The essential data that should be included in citing a death certificate are:
• Name of decedant, spelled exactly as on the certificate.
• Name of the agency issuing the certificate.
• Certificate number(s).
• Date filed.
• Name of the informant and, if known, their relationship to the deceased and their residence.
This information should be supplied in full, unambigously, and verbatim. Never "interpret" the data on your source. Copy it faithfully and repeat it accurately. If you add to it, make it absolutely clear that you have done so (i.e. that what you supplied was not on the original document).
Here is an example using the actual death certificate of my great-grandfather, George Washington STRAUB (1846-1927):
Certificate of Death: Geo. W. Straub. Filed 24 Oct 1927. State of Ohio, Dept. of Health, Div. of Vital Statistics, Reg. Dist. No. 815, File No. 58943. Informant: Mrs. D.W. Benedict [nee Mary Gale Straub, daughter of deceased], Waldo, Ohio.
The brackets indicate that the enclosed information is being supplied by the researcher and was not on the original certificate.
The citation for the source does not include the data from the source. The data from the certificate (e.g. date of death, place of death, birthplace, parents names, etc.) are in the body of the work. These, too, should be copied accurately and verbatim. Do not guess, do not interpret, do not estimate, and do not add to the data without clearly indicating that you have done so.
The citation is what would appear as a footnote or endnote. The exact
order of information in the citation is not critical, as long the key information is supplied. However, if you are going to put your citations into a single alphabetical list, as when creating a bibliography or list of sources, you need to place the "author" first, followed by the year/date:
Ohio, State of. 1927 (filed 24 Oct). "Certificate of Death: Geo. W. Straub." Dept. of Health, Div. of Vital Statistics, Reg. Dist. No. 815, File No. 58943.

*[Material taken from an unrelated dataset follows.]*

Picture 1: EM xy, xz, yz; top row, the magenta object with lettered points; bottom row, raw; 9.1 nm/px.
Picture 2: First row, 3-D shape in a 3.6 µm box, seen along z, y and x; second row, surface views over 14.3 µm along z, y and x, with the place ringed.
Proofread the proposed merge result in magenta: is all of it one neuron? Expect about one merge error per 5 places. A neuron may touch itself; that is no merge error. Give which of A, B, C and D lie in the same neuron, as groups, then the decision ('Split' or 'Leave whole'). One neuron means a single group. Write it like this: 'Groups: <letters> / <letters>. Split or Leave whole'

If you can't use italics, then quotation marks will serve to indicate the title of the document. If the name of the informant and their relationship to the deceased are mentioned in your text, they need not be repeated in the citation.
The purpose of fully citing and fully quoting your sources, verbatim. is:
1) to supply enough information about the source that there is no ambiguity whatsoever as to what it is and where it came from — so another researcher can easily find it again; and
2) to supply the data so completely and so accurately that there is no ambiguity whatsoever as to what it is — so another researcher doesn't have to go find it again!
This admonition applies to all source material in genealogy, not just death certificates. In genealogy, there is more repetition of effort, more reinventing of the wheel. than in any other field I've ever researched. If scientists worked this way — not fully sharing or fully documenting our work — we would still be making fire rubbing two sticks together!